18. On the first blush this argument did appear to have

substance but then it has been pointed out on behalf of

the respondents that the petitioner continued to work as

an LAC till the date of punishment as the promotion order

had not been given effect to. In this behalf the

documents filed show that there has been some

communication gap insofar as the receipt of the letter

dated 29.7.1999 is concerned. Reminders were being

received by the Unit about the non-grant of substantive

promotion to the petitioner vide letter dated 13.8.1999,

21.8.1999 and 16.9.1999. In fact, a second copy of the

letter was forwarded from the record office on 14.9.1999

to the Unit. Thus, though the petitioner was promoted,

there has been some mis-communication of receipt of

the relevant letter with the result that the Unit never

forwarded the copy of the POR Promulgating the Re-

classification in respect of the petitioner from an LAC to

an Airman. The fact remains that the petitioner

continued to hold the post of an LAC when he was

awarded the punishment. The offence was committed on

1.5.1999 prior to the letter dated 29.7.1999 though the

punishment was awarded later on 15.9.1999.

19. The Habitual Offenders Policy dated 18.12.1996 provides

the criteria for determination of habitual offenders as

under:

"5. Criteria Habitual Offenders. Airman or NC(E) who meets with any one of the following individual criteria is to be treated as Habitual Offender and his case is to be considered for discharge after issuing a Show Cause Notice:-

(a) Total number of punishment entries six and above (including Red and Black Ink entries).

Or

(b) Four Red Ink punishment entries.

Or

(c) Four punishment entries (Red and Black Ink entries included) for repeated commission of any one specific type of offence, such as Disobedience, Insubordination, AWL/Overstayal of Leave, Breaking Out of Camp, Offence involving alcohol, Mess Indiscipline, Theft of Service/Personal property belonging to others and use of abusive/threatening language etc."

20. The petitioner meets the aforesaid criteria as he has

been given four red ink entries as per Clause 5 (b)

aforesaid.

21. There is also another aspect to the matter. The

petitioner really wants us to scrutinize each entry and

determine what should be the nature of punishment

awarded to the petitioner making us a court of appeal for

award of each summary punishment by the respondents.

The respondents are a disciplined force which in turn

requires a much higher degree of adherence to discipline

standards by personnel working with them. It is for this

reason that even smaller aberrations in discipline are

punished forthwith.

22. The petitioner has been a repeated offender and was

given sufficient opportunity to redeem himself. When the

number of entries were reaching the benchmark for

action against the petitioner the Commanding Officer had

counseled the petitioner by writing to him on 23.4.1999.

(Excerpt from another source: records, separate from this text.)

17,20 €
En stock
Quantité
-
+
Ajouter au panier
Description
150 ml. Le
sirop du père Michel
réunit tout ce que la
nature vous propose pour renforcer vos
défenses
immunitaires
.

Despite this the offence was committed on 1.5.1999 and

that too of false evidence about his mother's illness. It is

thereafter that the show cause notices have been issued

and action of discharge taken against the petitioner.

23. We see no reason to interfere under Article 226 of the

Constitution of India.

24. Dismissed.

SANJAY KISHAN KAUL, J.

JULY 30, 2008                              MOOL CHAND GARG, J.